**Tasks:**
[1] Print the stretch from "I,ve never been" through "(Feb 23, 2006)" in the forum thread about the Shepton Mallet show, reproducing it word for word.
[2] In the forum thread about the Shepton Mallet show, which company did Chudders book electric with?
[3] Write the next part of the forum thread about the Shepton Mallet show, picking up from the point where it stops.

*** Opening Text segment ***

# Shepton Mallet show weather queries



## Chudders (Jul 5, 2008)

I,ve never been to this show before but am booked in to go this Thursday, unfortunately for personal reasons I need electric so couldnt book with MHF group. However have booked direct with Stone leisure and electric with LX electric. The weather here at home at the moment is terrible, heavy rain. Does anyone know what the ground is like at this show when it has been raining. It appears most of the pitches are grass. Will I need a tow rope to get pulled out ! !.
Any advice from those that have attended in other years appreciated
Dave,


----------



## drcotts (Feb 23, 2006)

Hi
Generally Its a bit iffy (stated for the conveinience of oethers who may be going). there are roads round the site but a lot of pitches are on grass and if its boggy its a problem. We never book this show as the first year we went we arrived to the river (that runs past the site) flowing across the entry road. 

We were going to stop by for the weekend on our way to cornwall this weekend but decided against it..

however if you have booked electric then you will probally be on the hardstanding thats next to the main exhibition area. Others may reply so keep an eye out but i think yoiu should be OK. they show is great and our favourite..i just wish it was easier to get to as for us we have to go through bristol.

Phill


----------



## loddy (Feb 12, 2007)

*** Closing Text segment ***
*** Opening Data provided ***

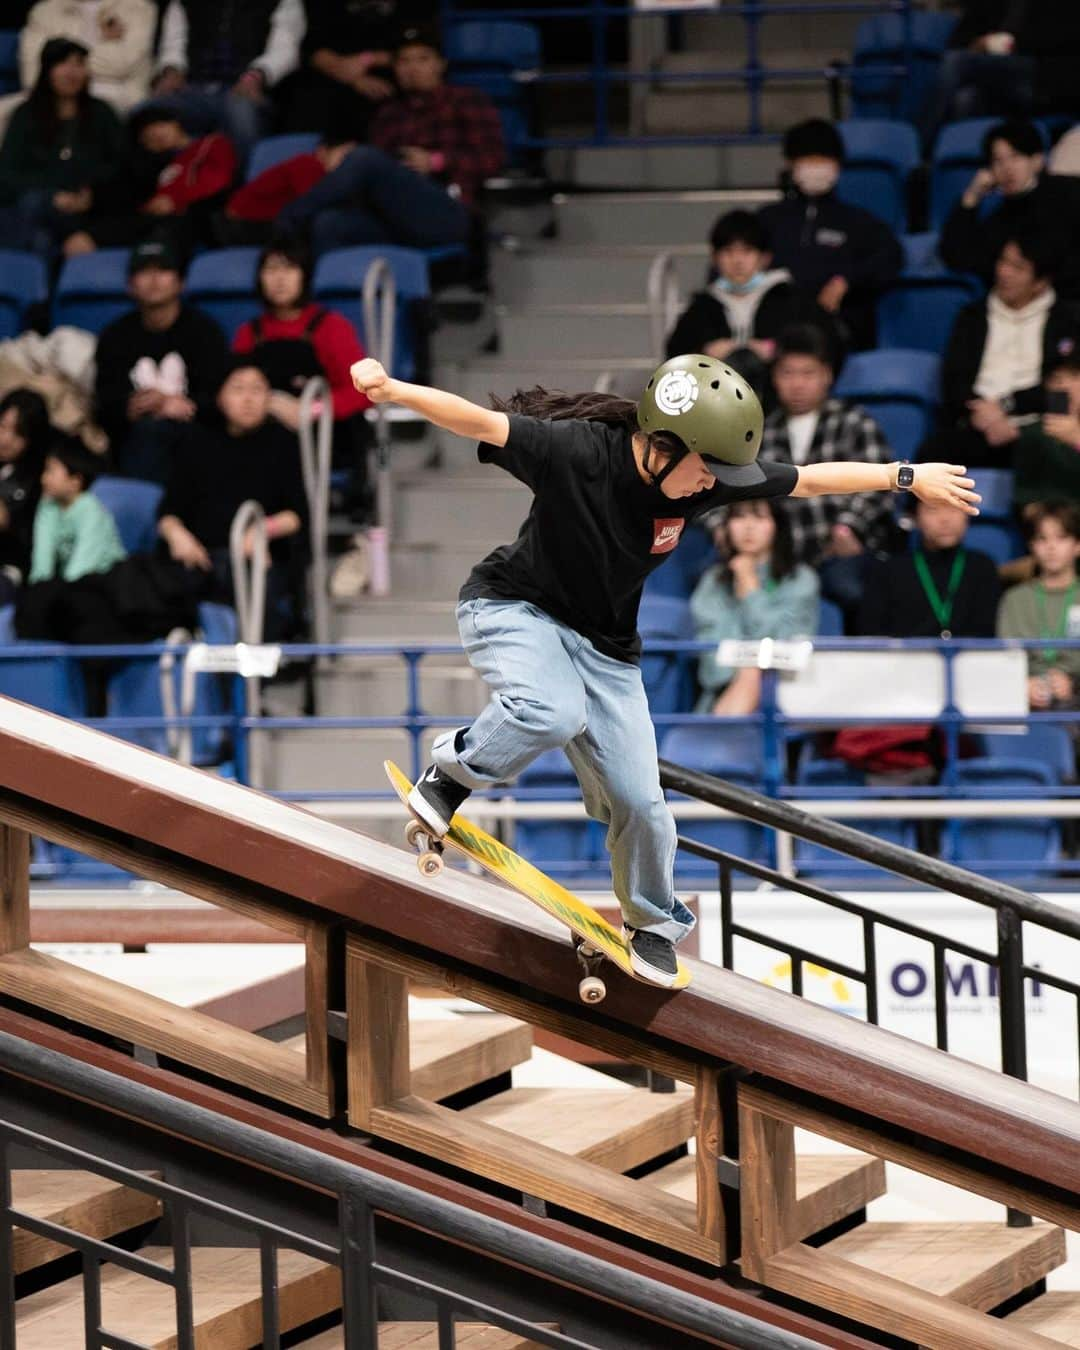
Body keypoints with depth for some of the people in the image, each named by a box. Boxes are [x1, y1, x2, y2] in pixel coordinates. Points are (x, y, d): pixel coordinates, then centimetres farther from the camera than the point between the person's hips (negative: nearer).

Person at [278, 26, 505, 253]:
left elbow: (493, 158, 6)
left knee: (364, 158, -28)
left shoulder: (467, 101, 18)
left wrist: (436, 162, -6)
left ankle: (284, 224, -27)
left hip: (446, 214, -5)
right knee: (328, 224, -30)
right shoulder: (389, 111, 30)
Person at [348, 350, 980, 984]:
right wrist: (393, 390, -52)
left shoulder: (711, 477, -13)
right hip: (517, 607, -5)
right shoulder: (576, 453, -29)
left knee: (639, 801, 1)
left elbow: (813, 479, -1)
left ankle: (655, 924, 28)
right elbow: (478, 421, -37)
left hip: (605, 646, 5)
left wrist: (906, 477, 4)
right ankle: (453, 769, -7)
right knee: (554, 713, -37)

*** Closing Data provided ***

**Replies:**
[1]
I,ve never been to this show before but am booked in to go this Thursday, unfortunately for personal reasons I need electric so couldnt book with MHF group. However have booked direct with Stone leisure and electric with LX electric. The weather here at home at the moment is terrible, heavy rain. Does anyone know what the ground is like at this show when it has been raining. It appears most of the pitches are grass. Will I need a tow rope to get pulled out ! !.
Any advice from those that have attended in other years appreciated
Dave,


----------



## drcotts (Feb 23, 2006)

[2] LX electric.

[3]
I have been with MHF to shepton about 3 times and we always get put on hard standing, also noticed one year there was EHU 

Loddy


----------



## RedSonja (May 22, 2006)

Motorhome Facts pitch is always on hardstanding at opposite the sheds. As far as I am aware it is the same this year so even if its heavy rain you will be fine.

Sonja


----------



## rayc (Jun 3, 2008)

RedSonja said:


> Motorhome Facts pitch is always on hardstanding at opposite the sheds. As far as I am aware it is the same this year so even if its heavy rain you will be fine.
> 
> Sonja


The OP is not booked with MHF as he wants EHU which is not supplied to the MHF area.


----------



## oldenstar (Nov 9, 2006)

Have just been told that it has only just started raining at the Showground, and that as they have missed most of the rains this year the ground is in fact very hard.

However the forecast is a bit iffy so am prepared for a bit more in-van time this year.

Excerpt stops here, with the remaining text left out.